▸ TRY IT
Your result will be the set of lines with "linecap", copied from the material below.

>>>>>

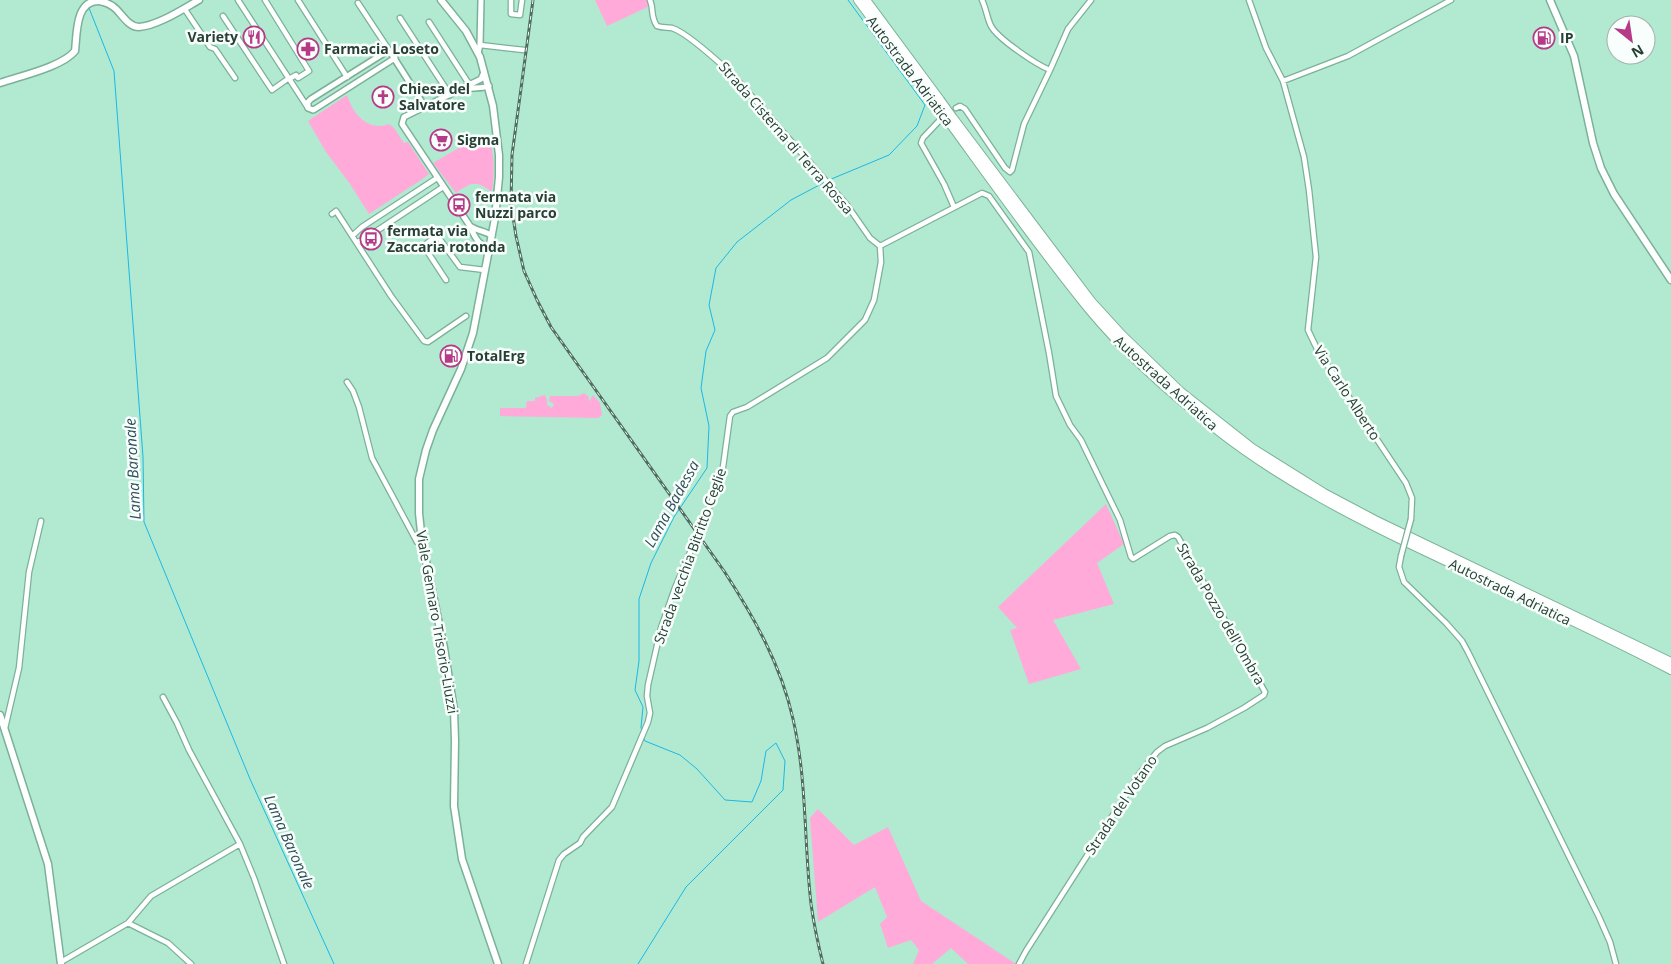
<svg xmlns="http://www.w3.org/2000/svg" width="1671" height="964" font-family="'Open Sans',sans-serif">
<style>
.green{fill:#ffaad9}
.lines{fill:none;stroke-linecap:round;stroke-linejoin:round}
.stream{stroke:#19b8e7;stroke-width:1}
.minor-casing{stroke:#7bb199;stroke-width:7}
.tertiary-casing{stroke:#7bb199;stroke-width:8}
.secondary-casing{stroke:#7bb199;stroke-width:9}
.motorway-casing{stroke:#7bb199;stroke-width:10}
.minor{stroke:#fff;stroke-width:4.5}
.tertiary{stroke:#fff;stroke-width:5}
.secondary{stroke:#fff;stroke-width:6}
.motorway{stroke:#fff;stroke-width:8}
.rail-casing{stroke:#4e6e60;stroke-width:3}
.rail{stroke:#f8fefb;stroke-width:1;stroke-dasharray:4;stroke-linecap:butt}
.minor-bridge-casing{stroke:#7bb199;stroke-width:7;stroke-linecap:butt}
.motorway-bridge-casing{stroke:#7bb199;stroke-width:10;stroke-linecap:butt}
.minor-bridge{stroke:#fff;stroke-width:4.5}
.motorway-bridge{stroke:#fff;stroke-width:8}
.labels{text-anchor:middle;stroke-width:5;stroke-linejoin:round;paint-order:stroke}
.poi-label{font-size:14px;font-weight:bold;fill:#283f35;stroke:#f8fefb;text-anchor:start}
.street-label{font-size:14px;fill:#283f35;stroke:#f8fefb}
.water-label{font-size:15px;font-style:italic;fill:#304d59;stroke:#f8fefb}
</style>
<rect width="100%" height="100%" fill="#b2ead1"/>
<path class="green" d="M 595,0 L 648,0 L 650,6 L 607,26 Z
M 347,95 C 353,114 368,132 389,124 L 394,128 L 404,143 L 408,142 L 429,174 L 421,180 L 369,214 L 350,184 L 326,152 L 308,121 Z
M 489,139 C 495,152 494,177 492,192 C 475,180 472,182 456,193 L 433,163 L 464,145 L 474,149 L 482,146 Z
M 584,393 L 588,396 L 590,402 L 591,398 L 593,395 L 600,403 L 602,415 L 598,418 L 500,416 L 500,408 L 526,408 L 527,401 L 535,401 L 535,398 L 545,395 L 547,400 L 547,405 L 552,408 L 554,404 L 549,401 L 550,396 L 578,396 Z
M 1106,504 L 1124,544 L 1097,563 L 1114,604 L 1053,620 L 1081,669 L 1029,684 L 1010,630 L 1017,628 L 998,607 Z
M 818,809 L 854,845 L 888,827 L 921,901 L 1016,964 L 968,964 L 951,948 L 932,964 L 913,964 L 919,950 L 911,940 L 888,948 L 880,924 L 887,917 L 875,887 L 818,922 L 810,818 Z"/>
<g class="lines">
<path class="stream" d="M 89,8 L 114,71 L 143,457 L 144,522 L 250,779 L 334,964
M 829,180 L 889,155 L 917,126 L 925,105 L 848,0
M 642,732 L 641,727 L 643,707 L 635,690 L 639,661 L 639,599 L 651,563 L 674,517 L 707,468 L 709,426 L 701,388 L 706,351 L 715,330 L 709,305 L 716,268 L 737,242 L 791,200 L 825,182
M 638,964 L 686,887 L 783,790 L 785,761 L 776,743 L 766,751 L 761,781 L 752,802 L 725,800 L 697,769 L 680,755 L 645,741 L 643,736"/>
<g class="minor-casing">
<path id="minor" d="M 238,0 L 308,108
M 265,0 L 309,71 L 298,78 L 296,75 L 289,79
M 298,0 L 347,77
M 511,0 L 511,14 L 520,15 L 522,0
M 650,0 C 654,9 650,16 657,26 C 662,28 667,27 672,28 C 688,33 721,64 734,76 L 847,205 L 870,238 L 880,246
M 982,0 C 986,8 987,18 991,26 C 998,39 1037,65 1050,70 L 1068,29 L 1091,0
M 1249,0 L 1266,48 L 1283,81 L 1304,157 L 1309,190 L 1316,257 L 1308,330 L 1318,351 L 1406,483 L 1412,498 L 1411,519
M 358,3 L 389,50
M 184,8 L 210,47 L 215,49 L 235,78
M 223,16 L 272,90 L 289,78
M 400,18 L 450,95
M 429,22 L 469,84
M 480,45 L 524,50
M 1283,81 L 1348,56 L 1451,0
M 956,108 L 960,106 L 965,109 L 1005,168 L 1010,172 L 1012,170 L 1024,124 L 1050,70
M 939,121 L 923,138 L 921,143 L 944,184 L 954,207
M 332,214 L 336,211 L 391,296 L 424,341 L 428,342 L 466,316
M 352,236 L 362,227 L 437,178
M 357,242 L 363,240 L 443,187
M 880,246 L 982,193 L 989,196 L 1029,252 L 1049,353 L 1056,396 L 1070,425 L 1081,440 L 1120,520 L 1131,557 L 1133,559 L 1170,536 L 1175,535 L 1178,537 L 1265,692 L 1264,695 L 1244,708 L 1207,728 L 1165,746 L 1157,752 L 1140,773 L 1026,951 L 1019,964
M 446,280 L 425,248 L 426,244 L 435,237 L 439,238 L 460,267 L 485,270
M 347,382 L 353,391 L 359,407 L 372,458 L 417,542 L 422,542
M 1401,556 L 1399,567 L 1404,582 L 1446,623 L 1462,641 L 1468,652 L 1599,917 L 1610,942 L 1616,964
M 163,697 L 177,723 L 189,750 L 240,844 L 254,878 L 284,964
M 5,728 L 19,668 L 29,572 L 41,521
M 128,923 L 151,896 L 240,844
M 61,962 L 128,923 L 168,943 L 191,964
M 526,964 L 559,860 L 564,854 L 580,843 L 583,837 L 612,807 L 648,722 L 650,713 L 647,696 L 648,685 L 661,628 L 675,588 L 719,484 L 723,467 L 730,416 L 733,412 L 747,407 L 827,358 L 865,320 L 874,300 L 881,262 L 880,246"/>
</g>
<g class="tertiary-casing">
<path id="tertiary" d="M 478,53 L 480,45 L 481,0
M 395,58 L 315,109 L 313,110 L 308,108 L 308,102 L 311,99 L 389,50 L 425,107
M 484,72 L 481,79 L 404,117 L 402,124 L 470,226 C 472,231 475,238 479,242 C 483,246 486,245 489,251
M 465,89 C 473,87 480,89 489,86 L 488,85
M 470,226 C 477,231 486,231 492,236"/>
</g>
<g class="secondary-casing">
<path id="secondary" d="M 441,0 L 466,31 L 480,57 L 493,106 L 499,155 L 499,177 L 495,218 L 473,333 L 461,369 L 433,430 L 426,450 L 419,479 L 419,513 L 422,542 L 444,648 L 454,710 L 455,741 L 454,806 L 462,859 L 498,964
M 1550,0 L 1574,56 L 1593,143 L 1601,168 L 1614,194 L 1671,280
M 0,83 C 20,76 62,67 75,51 C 77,35 75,0 99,1 C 105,2 112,5 116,9 C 123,16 129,27 139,27 C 157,26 183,9 199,0
M 0,715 L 48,864 L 61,964"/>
</g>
<g class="motorway-casing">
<path id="motorway" d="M 858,0 L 935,104
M 866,0 L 940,100
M 953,118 L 1091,301 L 1122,335 L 1181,392 L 1252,448 L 1324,493 L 1375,520 L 1671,662
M 949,122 C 994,184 1040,249 1088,308 C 1125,353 1170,393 1216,429 C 1282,481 1357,519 1433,555 C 1512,593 1593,629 1671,670"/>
</g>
<use href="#minor" class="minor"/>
<use href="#tertiary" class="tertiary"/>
<use href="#secondary" class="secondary"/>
<use href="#motorway" class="motorway"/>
<g class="rail-casing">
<path id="rail" d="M 533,0 L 512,155 L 511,204 L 516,236 L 524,271 L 537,300 L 551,327 L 724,571 C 754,617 781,665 793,719 C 807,779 804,843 811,904 C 814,925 818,944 823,964"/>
</g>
<use href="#rail" class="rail"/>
<g class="minor-bridge-casing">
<path id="minor-bridge" d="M 1401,556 L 1411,519"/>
</g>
<g class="motorway-bridge-casing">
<path id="motorway-bridge" d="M 940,100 L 953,118
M 935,104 L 949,122"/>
</g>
<use href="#minor-bridge" class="minor-bridge"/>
<use href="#motorway-bridge" class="motorway-bridge"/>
</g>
<defs>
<g id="restaurant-ring" transform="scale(1.125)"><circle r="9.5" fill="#f8fefb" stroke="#b73a89" stroke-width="1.5"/><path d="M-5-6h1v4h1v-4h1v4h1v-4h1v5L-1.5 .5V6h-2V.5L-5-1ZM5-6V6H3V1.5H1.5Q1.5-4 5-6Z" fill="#b73a89"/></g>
<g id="fuel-ring" transform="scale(1.125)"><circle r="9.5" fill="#f8fefb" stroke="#b73a89" stroke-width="1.5"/><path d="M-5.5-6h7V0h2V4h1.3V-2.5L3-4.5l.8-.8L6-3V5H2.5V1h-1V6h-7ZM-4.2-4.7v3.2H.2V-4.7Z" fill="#b73a89"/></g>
<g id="pharmacy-ring" transform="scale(1.125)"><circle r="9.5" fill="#f8fefb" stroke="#b73a89" stroke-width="1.5"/><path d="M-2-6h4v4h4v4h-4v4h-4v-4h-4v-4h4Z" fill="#b73a89"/></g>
<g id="church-ring" transform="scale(1.125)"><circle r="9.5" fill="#f8fefb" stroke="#b73a89" stroke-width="1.5"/><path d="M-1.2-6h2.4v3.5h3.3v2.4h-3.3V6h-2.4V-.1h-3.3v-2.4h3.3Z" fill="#b73a89"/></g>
<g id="supermarket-ring" transform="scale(1.125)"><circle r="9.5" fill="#f8fefb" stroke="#b73a89" stroke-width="1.5"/><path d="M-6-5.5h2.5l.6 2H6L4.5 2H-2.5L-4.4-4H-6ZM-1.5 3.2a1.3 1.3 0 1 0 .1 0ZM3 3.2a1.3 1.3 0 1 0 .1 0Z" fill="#b73a89"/></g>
<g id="bus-ring" transform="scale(1.125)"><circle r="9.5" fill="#f8fefb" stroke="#b73a89" stroke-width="1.5"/><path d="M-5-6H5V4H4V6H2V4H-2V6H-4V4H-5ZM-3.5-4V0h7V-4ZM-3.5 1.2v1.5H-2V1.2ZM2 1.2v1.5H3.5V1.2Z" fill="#b73a89"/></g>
</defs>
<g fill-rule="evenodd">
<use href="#restaurant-ring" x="254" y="37"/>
<use href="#fuel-ring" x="1544" y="38"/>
<use href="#pharmacy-ring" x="308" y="49"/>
<use href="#church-ring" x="383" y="97"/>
<use href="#supermarket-ring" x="441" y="140"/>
<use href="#bus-ring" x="459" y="205"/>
<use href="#bus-ring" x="371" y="239"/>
<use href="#fuel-ring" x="451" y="356"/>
</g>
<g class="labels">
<g class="poi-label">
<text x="238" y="42" text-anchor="end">Variety</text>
<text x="1560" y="43">IP</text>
<text x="324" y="54">Farmacia Loseto</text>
<text x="399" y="94">Chiesa del<tspan x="399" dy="16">Salvatore</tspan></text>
<text x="457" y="145">Sigma</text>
<text x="475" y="202">fermata via<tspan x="475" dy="16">Nuzzi parco</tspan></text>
<text x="387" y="236">fermata via<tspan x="387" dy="16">Zaccaria rotonda</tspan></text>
<text x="467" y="361">TotalErg</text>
</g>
<g class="street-label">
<text transform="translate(910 71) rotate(53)" y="5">Autostrada Adriatica</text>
<text transform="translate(786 138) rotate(49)" y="5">Strada Cisterna di Terra Rossa</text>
<text transform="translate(1166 383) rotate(42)" y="5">Autostrada Adriatica</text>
<text transform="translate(1347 393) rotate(57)" y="5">Via Carlo Alberto</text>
<text transform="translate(690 556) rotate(-70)" y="5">Strada vecchia Bitritto Ceglie</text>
<text transform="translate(1510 592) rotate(26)" y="5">Autostrada Adriatica</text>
<text transform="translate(1221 614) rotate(60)" y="5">Strada Pozzo dell'Ombra</text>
<text transform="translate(437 622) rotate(80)" y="5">Viale Gennaro Trisorio-Liuzzi</text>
<text transform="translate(1121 805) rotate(-56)" y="5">Strada del Votano</text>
</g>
<g class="water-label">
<text transform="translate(133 469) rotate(-93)" y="5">Lama Baronale</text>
<text transform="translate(672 504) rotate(-61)" y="5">Lama Badessa</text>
<text transform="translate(289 842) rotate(66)" y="5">Lama Baronale</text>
</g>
</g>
<g transform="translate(1631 40) rotate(150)"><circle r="24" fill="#f8fefb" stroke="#a5b2ac"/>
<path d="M0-4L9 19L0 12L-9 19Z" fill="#b73a89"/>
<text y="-8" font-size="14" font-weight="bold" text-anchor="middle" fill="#283f35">N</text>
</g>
</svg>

<<<<<

▸ TASK RESULT
.lines{fill:none;stroke-linecap:round;stroke-linejoin:round}
.rail{stroke:#f8fefb;stroke-width:1;stroke-dasharray:4;stroke-linecap:butt}
.minor-bridge-casing{stroke:#7bb199;stroke-width:7;stroke-linecap:butt}
.motorway-bridge-casing{stroke:#7bb199;stroke-width:10;stroke-linecap:butt}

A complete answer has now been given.